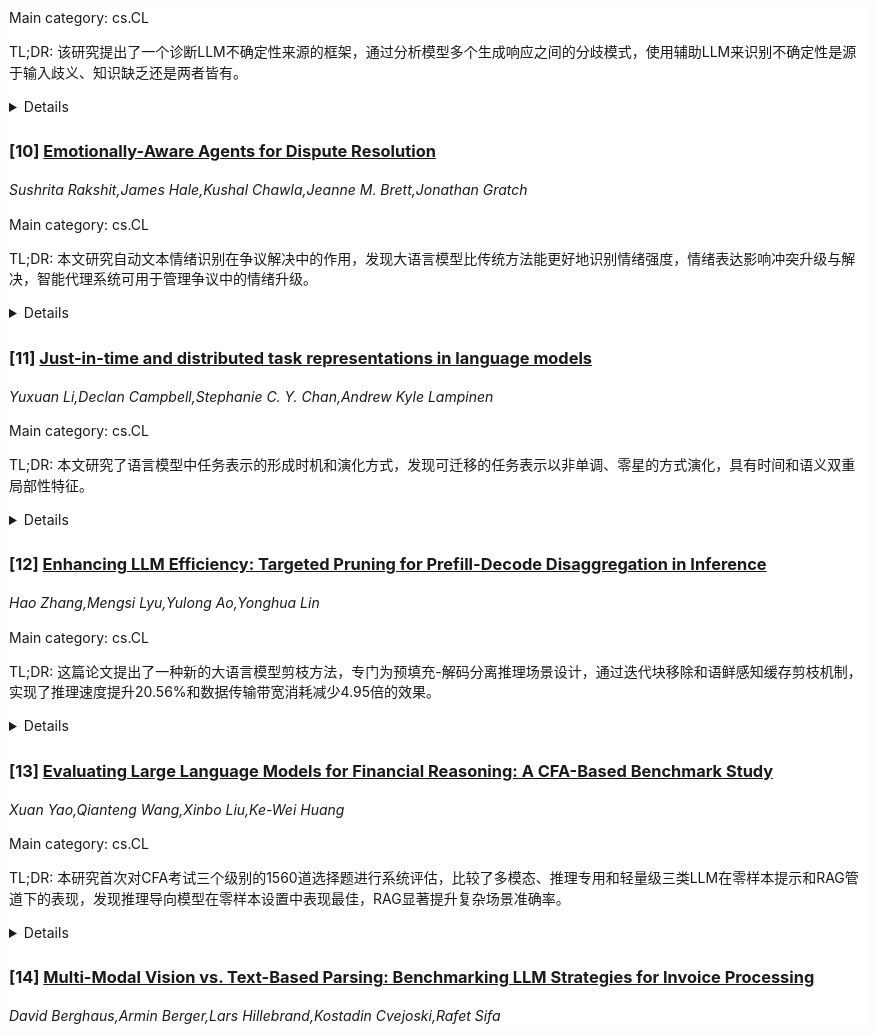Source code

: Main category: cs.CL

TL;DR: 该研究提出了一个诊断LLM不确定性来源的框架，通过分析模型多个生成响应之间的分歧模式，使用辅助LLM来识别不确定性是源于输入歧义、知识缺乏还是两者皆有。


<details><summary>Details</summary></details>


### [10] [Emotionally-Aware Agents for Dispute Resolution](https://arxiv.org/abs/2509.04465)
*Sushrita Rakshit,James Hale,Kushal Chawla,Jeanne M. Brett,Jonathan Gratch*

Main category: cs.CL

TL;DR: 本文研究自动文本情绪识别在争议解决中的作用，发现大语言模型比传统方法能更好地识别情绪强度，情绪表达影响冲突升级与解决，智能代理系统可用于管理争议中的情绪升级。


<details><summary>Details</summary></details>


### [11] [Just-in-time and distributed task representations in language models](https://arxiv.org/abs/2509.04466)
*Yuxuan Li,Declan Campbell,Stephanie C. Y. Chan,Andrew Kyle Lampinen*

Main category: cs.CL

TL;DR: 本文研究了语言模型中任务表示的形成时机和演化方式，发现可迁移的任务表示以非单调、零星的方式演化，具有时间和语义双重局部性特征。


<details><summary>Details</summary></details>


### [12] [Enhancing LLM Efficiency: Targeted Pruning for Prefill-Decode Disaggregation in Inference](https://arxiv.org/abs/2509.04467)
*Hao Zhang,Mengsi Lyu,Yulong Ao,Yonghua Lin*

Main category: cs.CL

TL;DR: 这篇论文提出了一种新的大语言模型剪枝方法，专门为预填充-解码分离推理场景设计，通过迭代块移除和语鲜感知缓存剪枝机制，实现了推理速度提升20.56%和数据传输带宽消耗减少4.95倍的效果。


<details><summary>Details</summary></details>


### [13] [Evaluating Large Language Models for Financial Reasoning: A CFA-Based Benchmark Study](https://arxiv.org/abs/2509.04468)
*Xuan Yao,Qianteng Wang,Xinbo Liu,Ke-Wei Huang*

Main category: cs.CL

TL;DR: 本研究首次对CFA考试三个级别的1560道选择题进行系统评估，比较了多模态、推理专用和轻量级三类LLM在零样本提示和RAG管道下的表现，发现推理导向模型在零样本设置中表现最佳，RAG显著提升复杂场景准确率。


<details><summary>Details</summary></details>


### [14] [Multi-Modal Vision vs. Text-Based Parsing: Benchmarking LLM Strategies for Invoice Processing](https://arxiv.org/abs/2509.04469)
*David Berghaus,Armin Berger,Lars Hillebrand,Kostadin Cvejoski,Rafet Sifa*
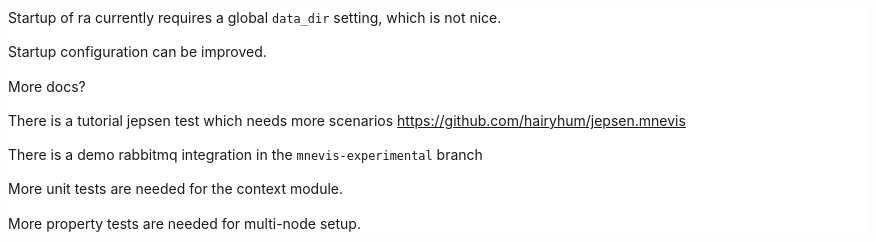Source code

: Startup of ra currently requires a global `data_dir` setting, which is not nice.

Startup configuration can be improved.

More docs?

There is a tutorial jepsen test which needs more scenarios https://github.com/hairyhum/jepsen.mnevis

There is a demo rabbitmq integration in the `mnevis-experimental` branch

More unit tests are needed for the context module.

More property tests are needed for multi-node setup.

WORK INSTRUCTION =
Please tally each line in the material above that contains "There", and let the number be your entire reply.

RESPONSE TO THE TASK =
2